Collected data:
+ + + +

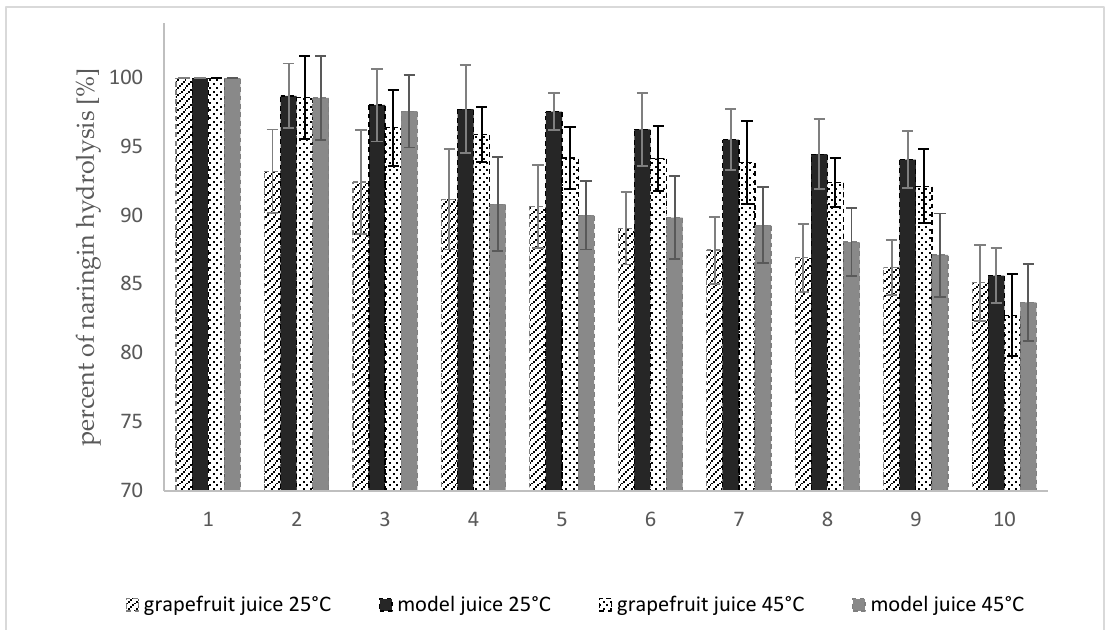
Figure 7. Degree of hydrolysis of naringin in grapefruit juice and model juice by naringinase crosslinked with dextran aldehyde based on 10 consecutive reaction cycles. Freshly squeezed grapefruit juice containing 383 µg·mL −1 of naringin.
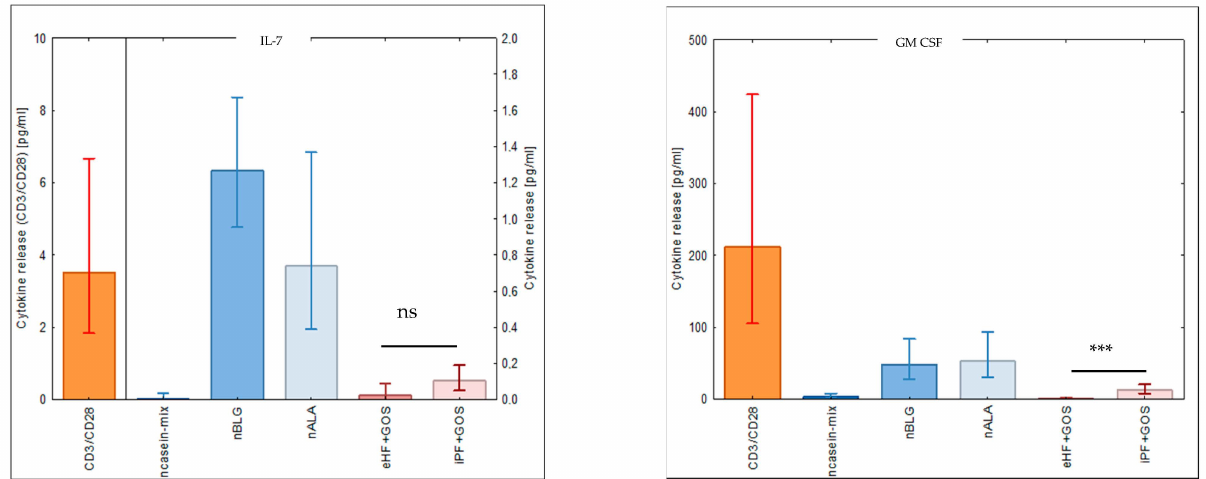
Figure 5. Cytokine responses specific for milk allergens and milk products. Shown are the back- transformed means +/ − SEM of cytokines (as indicated on top of each figure) measured in super- natants of cultured PBMC samples from subjects 48–56 (Table 1) that had been stimulated with anti-CD3 and anti-CD28 (positive control), milk allergens, eHF + GOS and iPF + GOS ( x -axis; Table 2). Only eHF and iPF were compared statistically (ns, not significant, ** p ≤ 0.01, *** p ≤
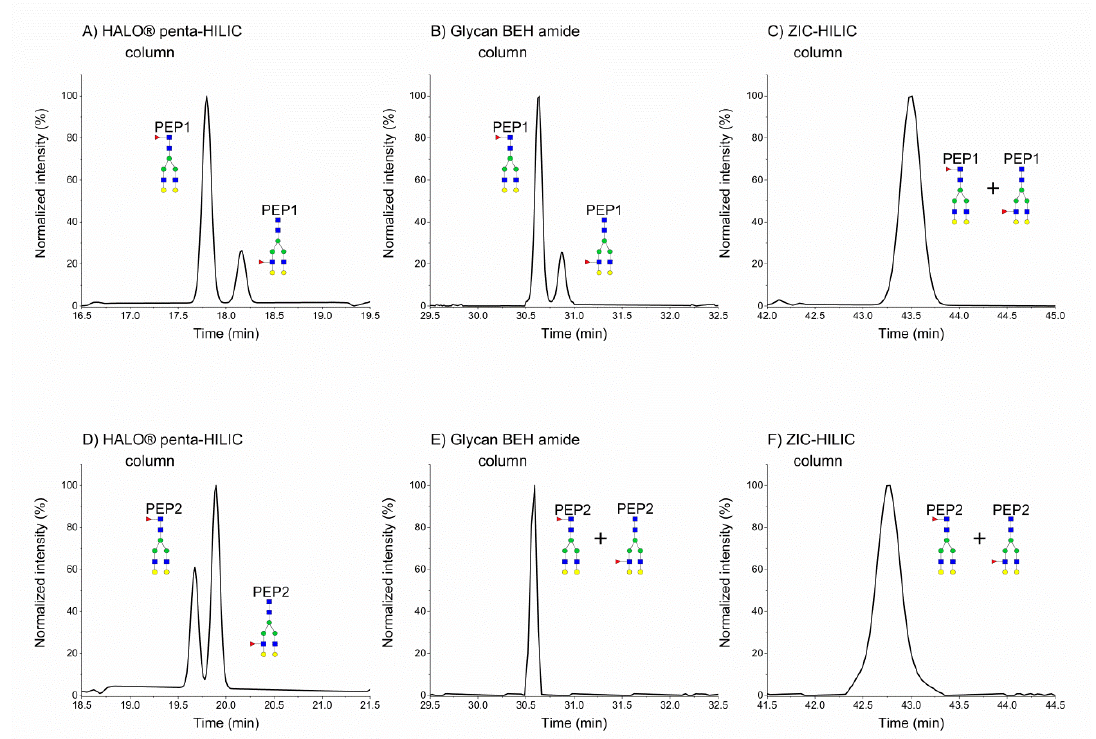
Figure 3. Normalized EIC chromatograms of A2G2F1 glycoforms of SWPAVGN 187 CSSALR ( A – C ) and ALPQPQN 453 VTSLLGCTH ( D – F ) in different HILIC columns. PEP1 refers to SWPAVGN 187 CSSALR, and PEP2 to ALPQPQN 453 VTSLLGCTH.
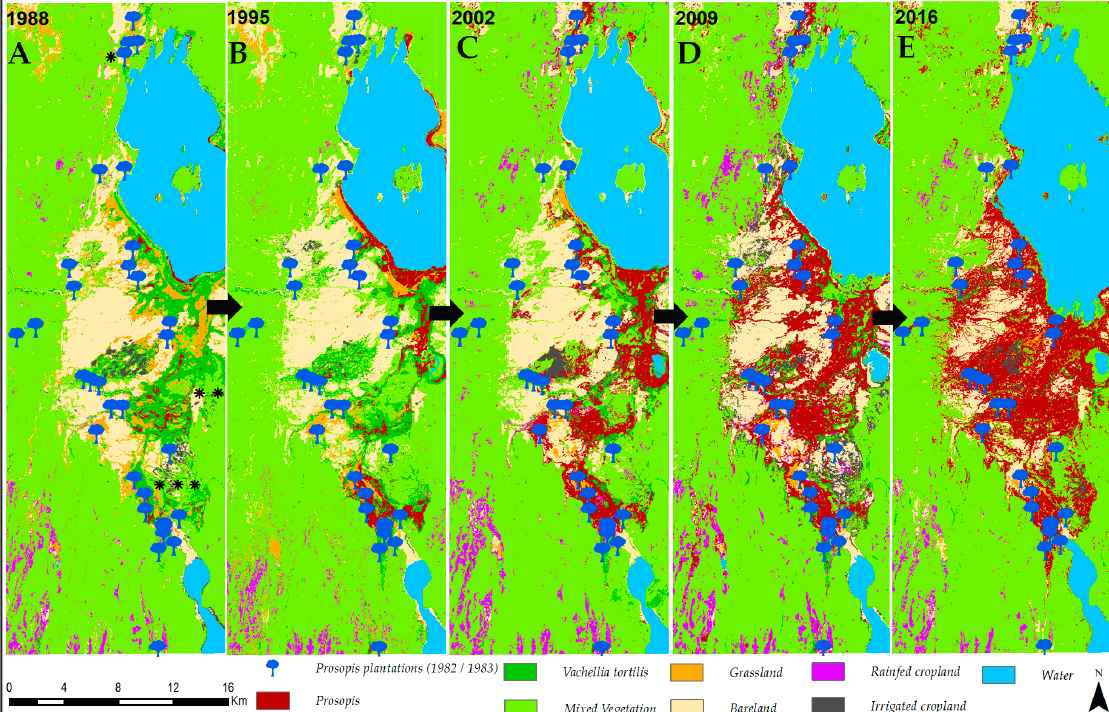
Figure 6. Invasion pattern of Prosopis from original plantations of 1982 and 1983. The blue trees represent the plantations, and the Prosopis invaded areas are shown in deep red. The sequence of LULC maps showing a zoom view south of Lake Baringo illustrates the gradual increase in Prosopis spatial coverage and a general decline in most of the other LULC, particularly grassland and V. tortilis over time ( A – E ). Locations Loruk*, Logumgum**, and Sandai*** are indicated with a symbol in the 1988 map.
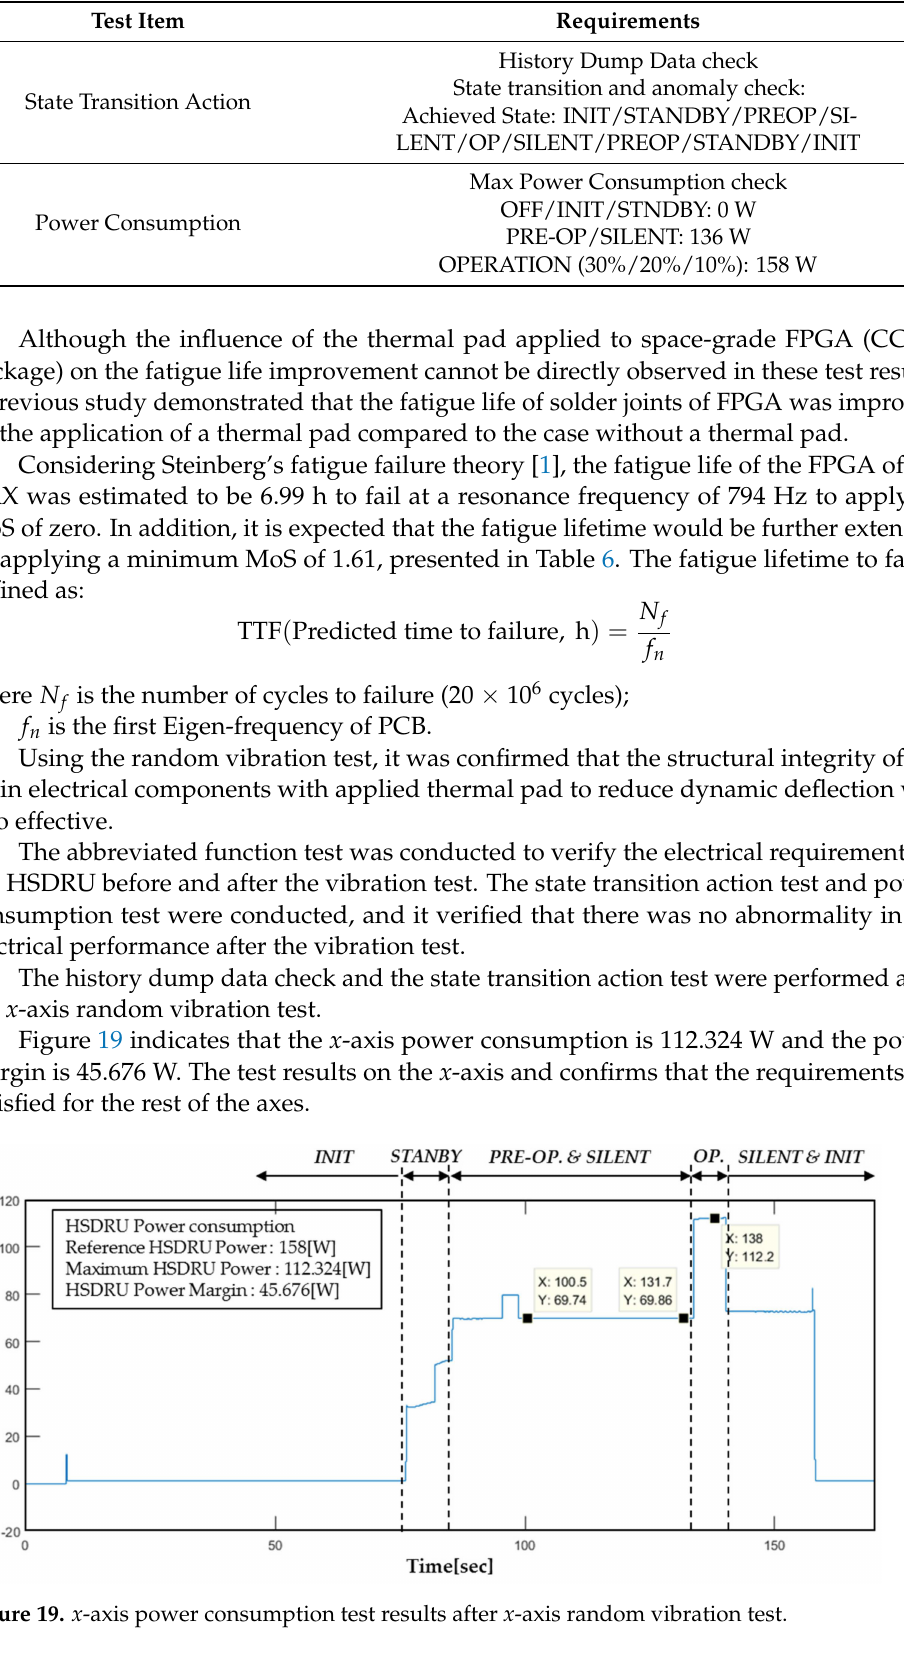
Table 11. Abbreviated function test.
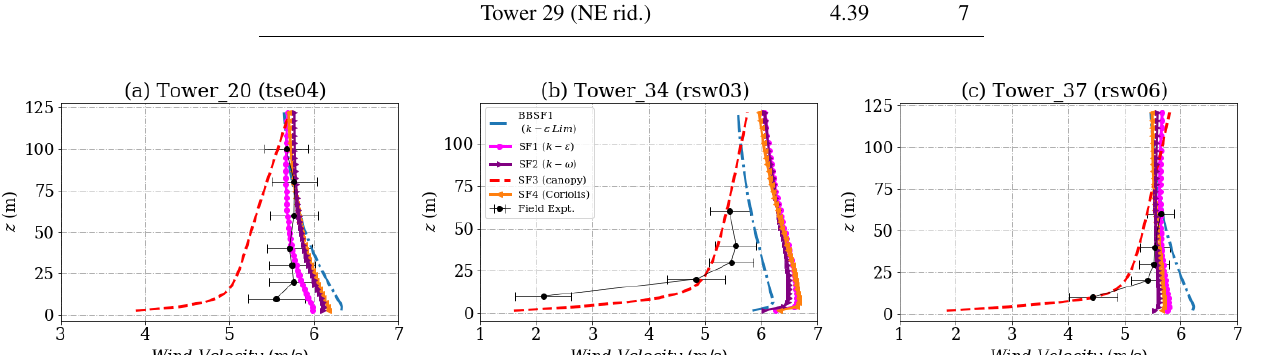
Figure 6. Simulation results and experimental data for wind velocity on the southwest ridge for (a) Tower 20 (tse04), (b) Tower 34 (rsw03) and (c) Tower 37 (rsw06). The locations of the masts are given in Fig. 2.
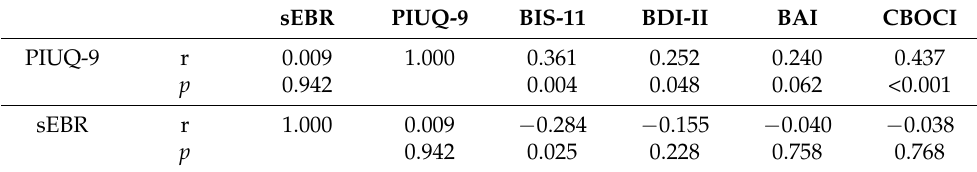
Table 2. Association of the PIU level and sEBR with selected tests of psychological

+ + + +

WORK ITEM ▸ From the data above, report how many lines hold the word "indicated", answering with the number by itself.

REPLY ▸ 2